* YOUR OBJECTIVE
For every record beneath this instruction, give an exact repetition, omitting images.

* EXTRACTED DATA
BEGIN

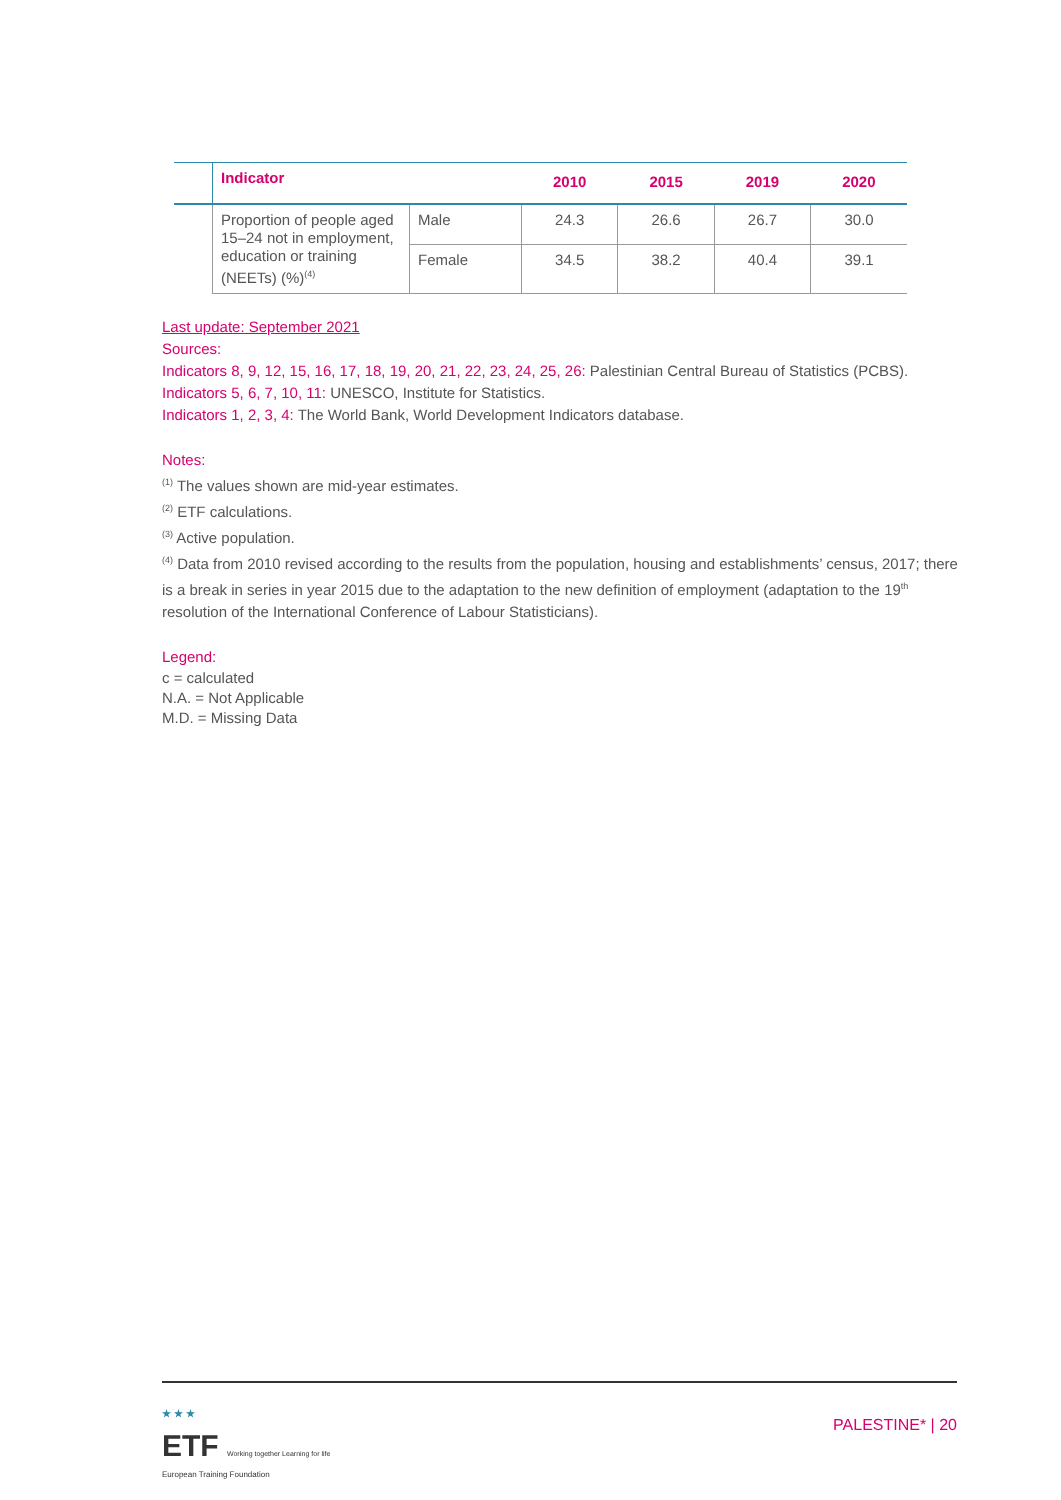| | Indicator | | 2010 | 2015 | 2019 | 2020 |
| --- | --- | --- | --- | --- | --- | --- |
| | Proportion of people aged 15–24 not in employment, education or training (NEETs) (%)<sup>(4)</sup> | Male | 24.3 | 26.6 | 26.7 | 30.0 |
| | | Female | 34.5 | 38.2 | 40.4 | 39.1 |
Last update: September 2021
Sources:
Indicators 8, 9, 12, 15, 16, 17, 18, 19, 20, 21, 22, 23, 24, 25, 26: Palestinian Central Bureau of Statistics (PCBS).
Indicators 5, 6, 7, 10, 11: UNESCO, Institute for Statistics.
Indicators 1, 2, 3, 4: The World Bank, World Development Indicators database.
Notes:
<sup>(1)</sup> The values shown are mid-year estimates.
<sup>(2)</sup> ETF calculations.
<sup>(3)</sup> Active population.
<sup>(4)</sup> Data from 2010 revised according to the results from the population, housing and establishments’ census, 2017; there is a break in series in year 2015 due to the adaptation to the new definition of employment (adaptation to the 19<sup>th</sup> resolution of the International Conference of Labour Statisticians).
Legend:
c = calculated
N.A. = Not Applicable
M.D. = Missing Data
★ ★ ★
ETF Working together Learning for life
European Training Foundation
PALESTINE* | 20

END

* OUTPUT
| | Indicator | | 2010 | 2015 | 2019 | 2020 |
| --- | --- | --- | --- | --- | --- | --- |
| | Proportion of people aged 15–24 not in employment, education or training (NEETs) (%)<sup>(4)</sup> | Male | 24.3 | 26.6 | 26.7 | 30.0 |
| | | Female | 34.5 | 38.2 | 40.4 | 39.1 |
Last update: September 2021
Sources:
Indicators 8, 9, 12, 15, 16, 17, 18, 19, 20, 21, 22, 23, 24, 25, 26: Palestinian Central Bureau of Statistics (PCBS).
Indicators 5, 6, 7, 10, 11: UNESCO, Institute for Statistics.
Indicators 1, 2, 3, 4: The World Bank, World Development Indicators database.
Notes:
<sup>(1)</sup> The values shown are mid-year estimates.
<sup>(2)</sup> ETF calculations.
<sup>(3)</sup> Active population.
<sup>(4)</sup> Data from 2010 revised according to the results from the population, housing and establishments’ census, 2017; there is a break in series in year 2015 due to the adaptation to the new definition of employment (adaptation to the 19<sup>th</sup> resolution of the International Conference of Labour Statisticians).
Legend:
c = calculated
N.A. = Not Applicable
M.D. = Missing Data
★ ★ ★
ETF Working together Learning for life
European Training Foundation
PALESTINE* | 20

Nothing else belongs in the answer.